Sarebbe perciò importante che i testi ufficiali destinati ai cittadini, per esempio quelli redatti dalle pubbliche amministrazioni, fossero scritti usando il più possibile le parole del vocabolario di base; sull’autobus la scritta «timbrare il biglietto» sarebbe sicuramente più comprensibile di «obliterare il titolo di viaggio» e vorrebbe dire la stessa cosa! Anche i giornali dovrebbero impegnarsi di più nell’usare le parole del vocabolario di base, in modo da garantire la possibilità di capire le informazioni al maggior numero di persone. Si tratta di un cammino ancora all’inizio; ma proprio per facilitare questo obiettivo, sono ormai moltissimi i dizionari che segnalano al loro interno le parole di base dell’italiano: chi si occupa di scrivere per il pubblico trova così un aiuto nella scelta delle parole e può sicuramente ottenere una maggiore chiarezza e una più ampia comprensione da parte di chi legge.
4°- 9° secolo. Durante le dominazioni barbariche l’italiano ha accolto molte parole provenienti dalle lingue delle popolazioni germaniche. Sono parole legate soprattutto alla quotidianità (albergo, bianco, bosco, scherzare), ma anche al combattimento (guardia, guerra).
9°-15° secolo. A partire dalla dominazione araba in Sicilia e per tutto il Medioevo, l’arabo porta molte parole all’italiano. Sono termini del commercio (dogana, magazzino, quintale), termini delle scienze (alchimia, algebra, zero), parole riferite a cibi (albicocca, carciofo, melanzana, zucchero).
15°-17° secolo. Nel Cinquecento e nel Seicento la Spagna è una grande potenza politica e militare, il cui dominio raggiunge anche le Americhe. È perciò forte in questi due secoli l’influenza dello spagnolo sul lessico italiano. Molte parole si riferiscono alla vita sociale (baciamano, compleanno, complimento), ma anche alle novità provenienti dal Nuovo Mondo (cacao, mais, patata).
17°-19° secolo. Dalla metà del Seicento e per tre secoli è il francese che influisce in maniera notevole sul lessico italiano, in ogni campo: dalla cultura alla vita quotidiana, dall’ambito militare al settore dell’amministrazione. Il suo influsso era stato importante anche nel Medioevo, ma in questo periodo si fa sentire in misura ancora maggiore.
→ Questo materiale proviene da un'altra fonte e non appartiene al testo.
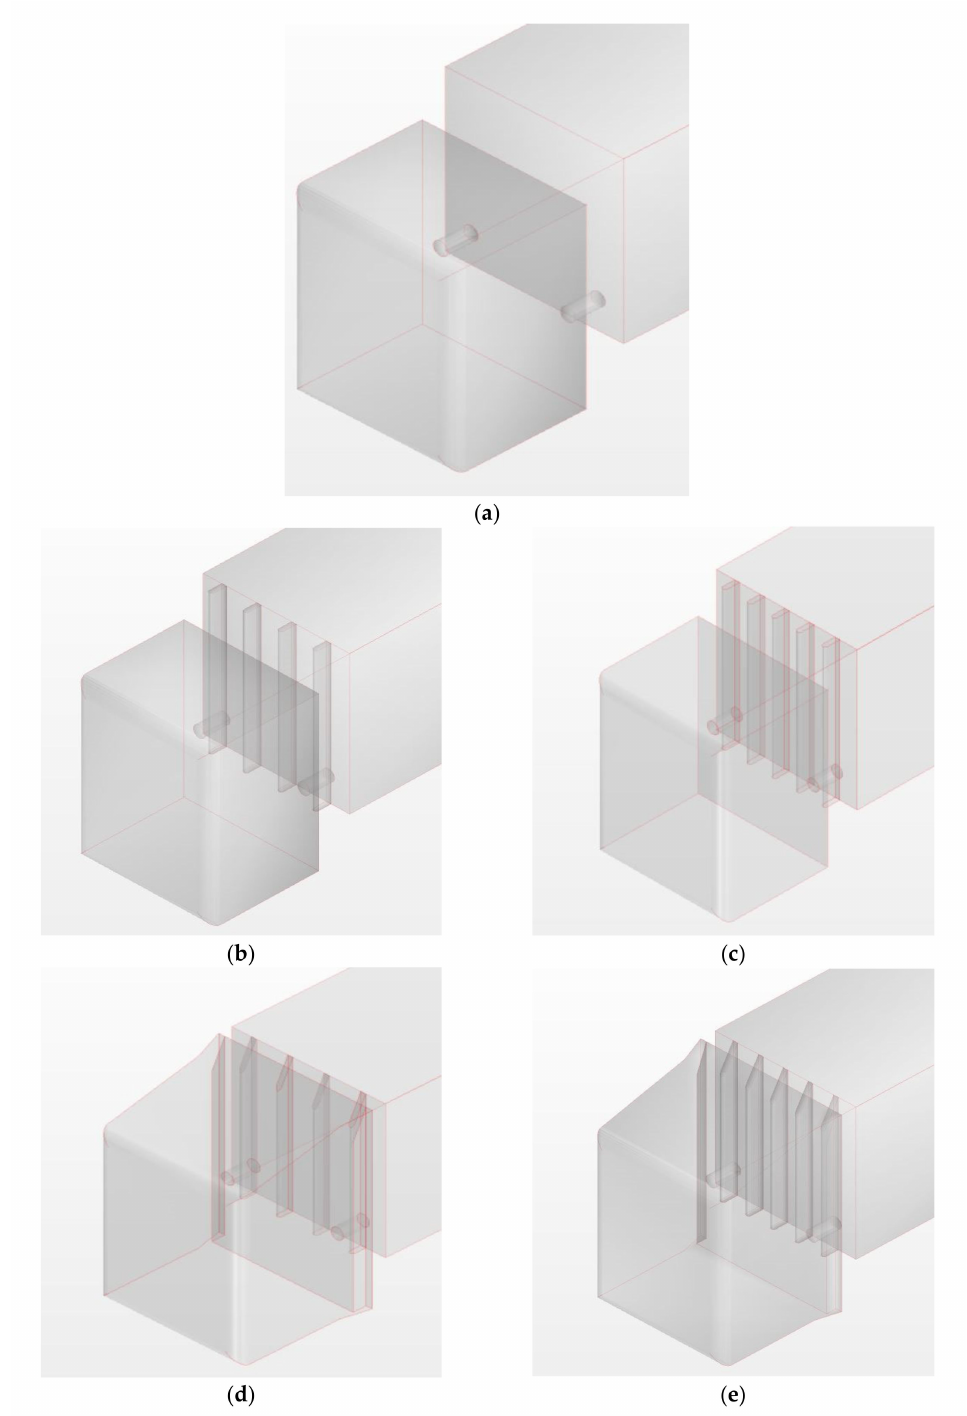
Figure 5. Baseline and four cases with different configurations of drag reduction devices: ( a ) baseline case; ( b ) Case 1; ( c ) Case 2; ( d ) Case 3; ( e ) Case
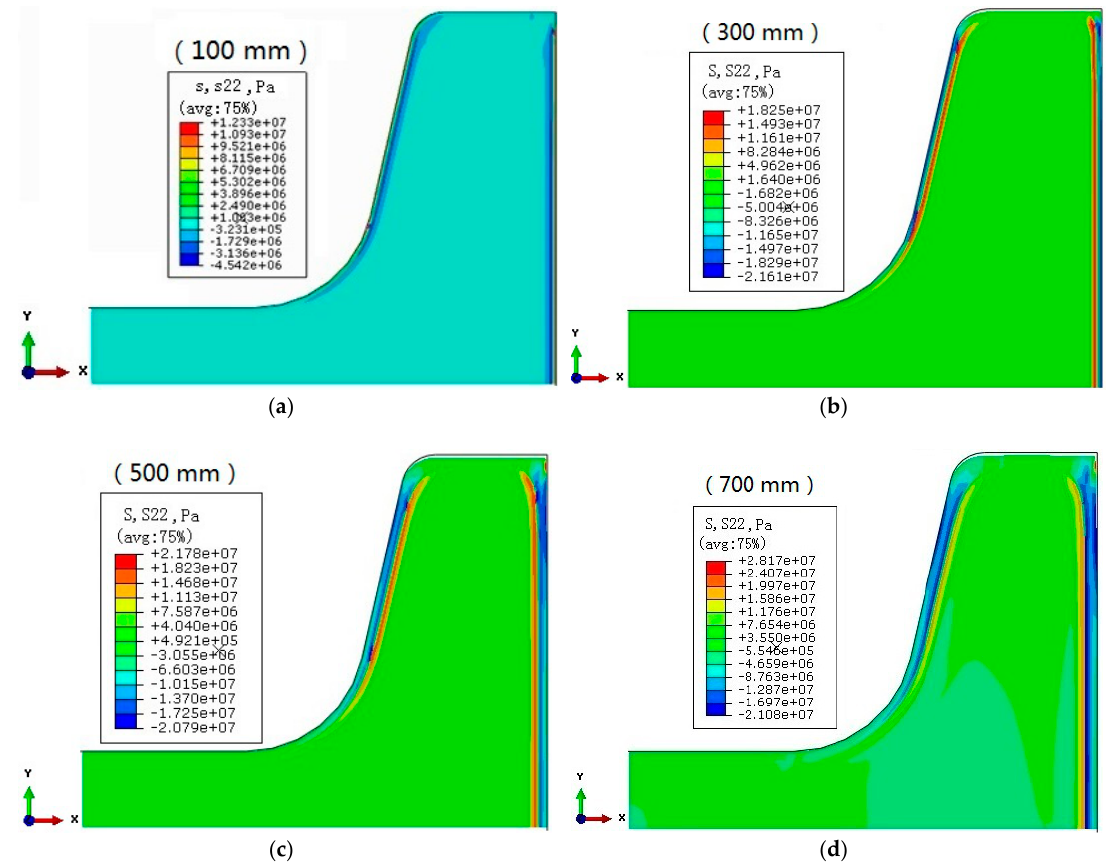
Figure 10. Stress contours along Y direction at depths from the meniscus of ( a ) 100 mm; ( b ) 300 mm; ( c ) 500 mm and ( d ) 700 mm in the mold.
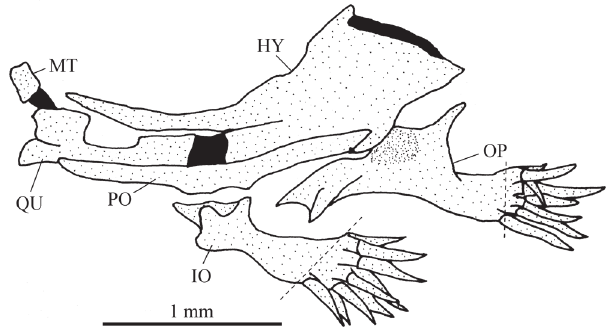
Fig. 3. Suspensorium and opercular apparatus of Listrura camposi , MNRJ 37023, 35.7 mm SL, left side: lateral view. Dashed lines indicate the inclination of the opercular and interopercular paths of odontodes. Legends: HY - hyomandibula, IO - interopercle, MT - metapterygoid, OP - opercle, PO - preopercle, QU - quadrate.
Il francese è la lingua straniera che ha dato il maggior numero di parole all’italiano. Sono parole spesso riconoscibili perché simili nella forma ai vocaboli italiani: ambulanza, carabiniere, cotoletta, cravatta, marciapiede, marionetta, parrucca, sabotaggio.
19°-20° secolo. A partire dalla fine dell’Ottocento cominciano a entrare, in misura prima modesta e poi sempre più consistente, le parole inglesi; tra le prime, ricordiamo goal, meeting e sport. L’influsso dell’inglese, o meglio dell’angloamericano cresce moltissimo nella seconda metà del Novecento, quando gli Stati Uniti assumono il ruolo di paese guida dell’Occidente: oggi l’inglese è la lingua più conosciuta e prestigiosa. Le parole inglesi, essendo state importate più recentemente, sono entrate spesso nella forma originaria e risultano quindi più immediatamente individuabili: boom, gap, scoop, sit-in, sponsor, spot.